This law class is designed to level up their legal game and give them the skills and knowledge necessary to become active, responsible citizens who will know how to read a contract and when to call a lawyer.

1. Contracts.

Teach them the ins and outs of contracts, from legal obligations to cautionary steps they should take before signing any agreements. This way, they won’t get caught in a legal loophole.

2. Voting.

Civics lessons must now be taught at home. Share the importance of how they can make a difference. Don’t forget to cover voting eligibility criteria, how to actually vote (tip: take them with you from a young age, and this lesson will be covered) and other essential information, like citizen status and voter deadlines.

3. Getting pulled over.

Help your teen  keep their cool when getting pulled over by teaching them about their rights, what they must provide and what they should (and shouldn’t) say in such situations. Note: This lesson may need to be repeated, depending on your teen’s attitude. 

4. Miranda Rights. 

It’s best to educate them about their Miranda Rights when they’re calm and can fully understand what they imply. This way, they can make knowledgeable choices if they’re ever approached by law enforcement. And yes, permission granted to turn to Hollywood for scenarios.

Effective communication

Learning practical verbal communication skills, like active listening and setting boundaries, can help teens build healthier personal and business relationships, as well as advocate for themselves. 

1. Active listening.

In this age of digital distractions when social media and technology compete for face-to-face conversation, teach them how to actually look at, and listen, to someone.

2. Empathy.

Looking at a situation through someone else’s eyes helps build strong bonds and ease conflicts. Read short stories together to build empathy with people who are different than themselves so they can master this skill.

3. Honesty.

Teach them how to voice their thoughts and feelings respectfully, instead of repressing emotions and increasing stress and anxiety.

--- STORED DATA ---
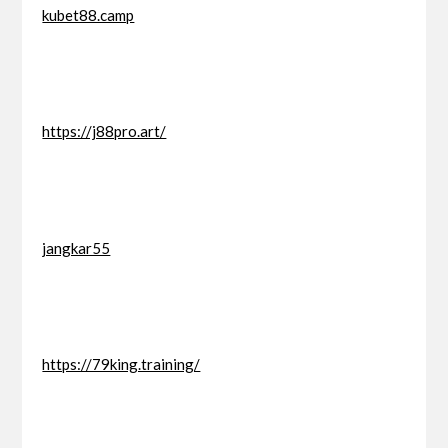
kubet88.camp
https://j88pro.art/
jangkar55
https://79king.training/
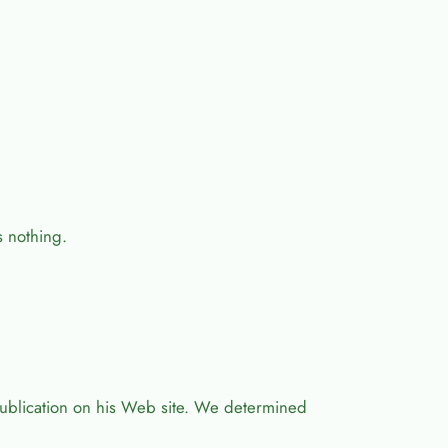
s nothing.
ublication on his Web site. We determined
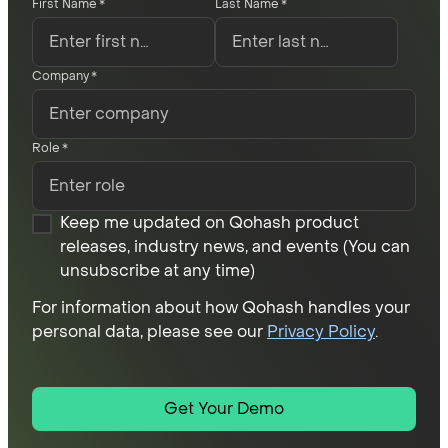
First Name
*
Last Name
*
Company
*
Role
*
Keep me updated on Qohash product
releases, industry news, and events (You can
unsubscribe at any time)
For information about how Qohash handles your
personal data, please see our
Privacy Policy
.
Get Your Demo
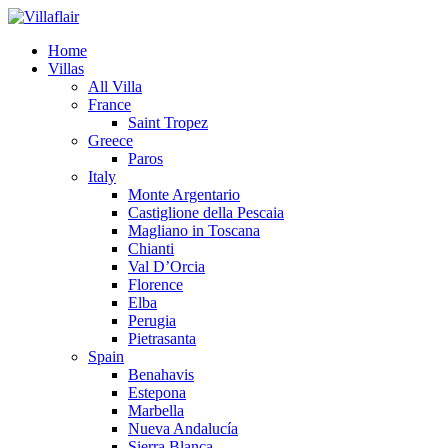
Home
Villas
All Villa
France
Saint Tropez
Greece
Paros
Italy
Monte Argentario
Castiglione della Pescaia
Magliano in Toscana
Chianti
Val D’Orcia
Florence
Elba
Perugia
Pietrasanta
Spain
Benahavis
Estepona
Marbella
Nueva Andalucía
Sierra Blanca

--- TASKS AND EXERCISES ---
a: Repeat the teen skills article word for word, from "2. Empathy." up to and including "3. Honesty.".
b: In the teen skills article, what does it suggest reading together to build empathy?
The rows aren't needed for any of this.

--- ACTIVITY ANSWERS ---
a:
2. Empathy.

Looking at a situation through someone else’s eyes helps build strong bonds and ease conflicts. Read short stories together to build empathy with people who are different than themselves so they can master this skill.

3. Honesty.

b: Short stories.